The required output is all lines below that contain the word "Staub".

***** Input data *****

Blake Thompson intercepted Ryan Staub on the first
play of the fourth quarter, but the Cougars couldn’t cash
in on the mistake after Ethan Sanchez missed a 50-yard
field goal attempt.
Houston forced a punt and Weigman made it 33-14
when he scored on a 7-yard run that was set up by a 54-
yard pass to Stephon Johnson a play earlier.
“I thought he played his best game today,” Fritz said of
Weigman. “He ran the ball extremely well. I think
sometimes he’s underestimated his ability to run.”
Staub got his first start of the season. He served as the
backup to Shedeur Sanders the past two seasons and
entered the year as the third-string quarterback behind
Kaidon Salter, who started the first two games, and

*****
***** Input data *****

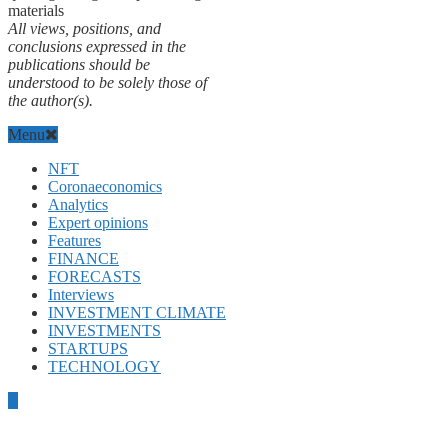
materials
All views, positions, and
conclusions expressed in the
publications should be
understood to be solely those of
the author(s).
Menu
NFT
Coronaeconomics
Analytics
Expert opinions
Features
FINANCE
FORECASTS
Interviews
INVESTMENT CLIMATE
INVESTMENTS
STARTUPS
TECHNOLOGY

*****

[Task solution]
Blake Thompson intercepted Ryan Staub on the first
Staub got his first start of the season. He served as the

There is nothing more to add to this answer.